I will have to see if we can find someone who can build profiles and see what they can do
 

Manning

Premium Subscriber
I've been using SignLab for 25 plus years and never once inquired about "printing proofing"... Just always have had dull colors on screen. Thanks
 

gabagoo

New Member
MY version 8 sometimes changes the colours, but not always. Have never really figured out why it happens, but I also run Flexi so I send files across the network and do what I need in there. It seems to like to change white backgrounds to yellow quite a bit too
 

FrankW

New Member
I think the main problem is a lack of understanding ICC-workflows. There are some logical reasons why colors changing when converting data to bitmaps (why do you do that?).

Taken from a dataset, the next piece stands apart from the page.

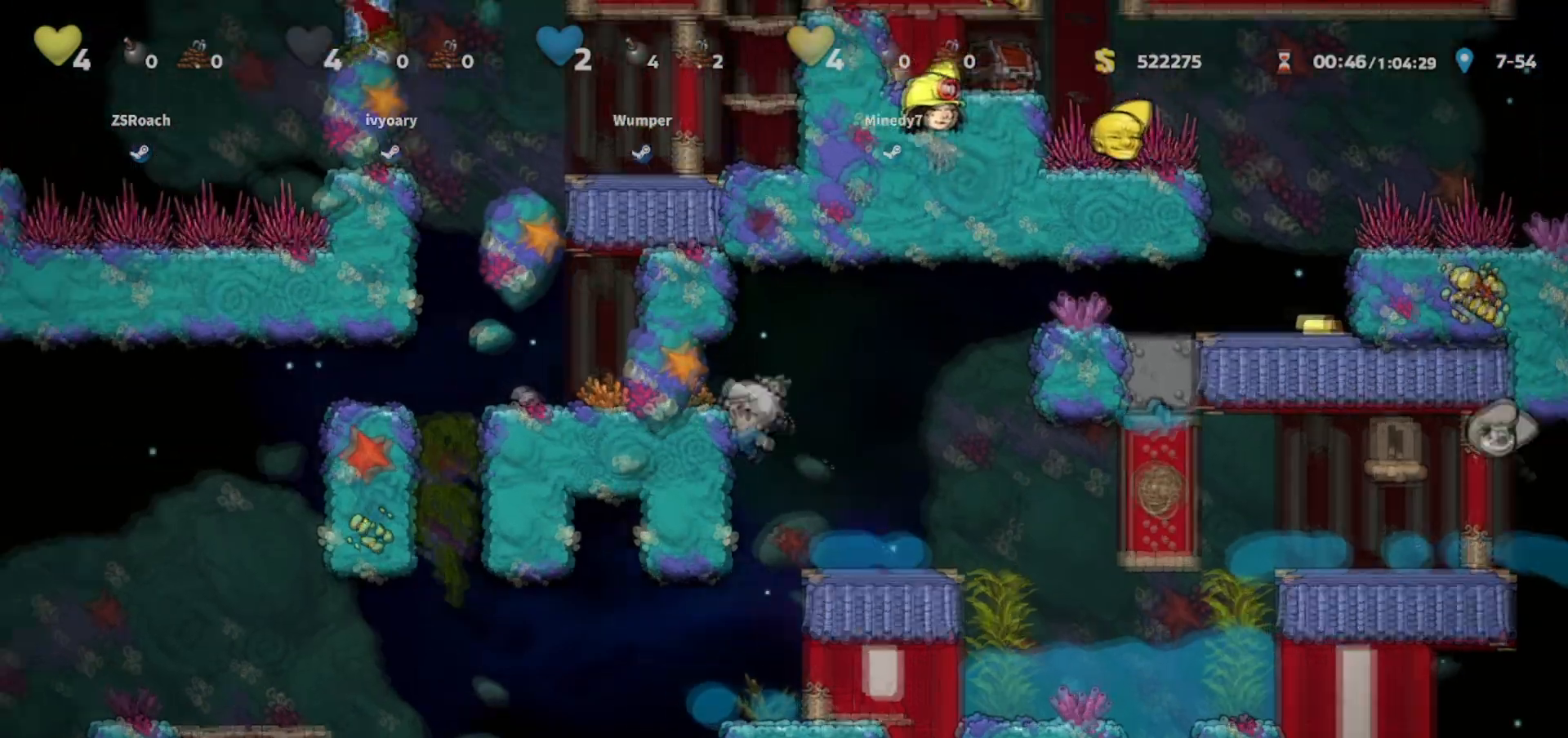
{"keys": ["right"], "events": [[33, "jump", "down"], [133, "walk", "down"], [200, "jump", "up"], [333, "left", "up"], [500, "right", "down"], [500, "walk", "up"]]}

So it is probably no bug in signlab, but a problem of settings.
 
In relation to the OP, the issue is Signlab can't render to bitmap CMYK designs and keep them in CMYK, it changes them to RGB, to create a CMYK image I use Corel instead, then take it back into Signlab.

I was just searching online to see if they had addressed this issue in Version 10 which has led me to here, so that is a no then.

I did ask Cadlink about this years ago and they said that a CMYK bitmap doesn't exist, well, it does in Corel so I can't see how that is true, so you have a lovely CMYK design, render to bitmap and it renders it to a RGB bitmap and it looks naff.

You should be able to print it in CMYK though if you don't render it to a bitmap.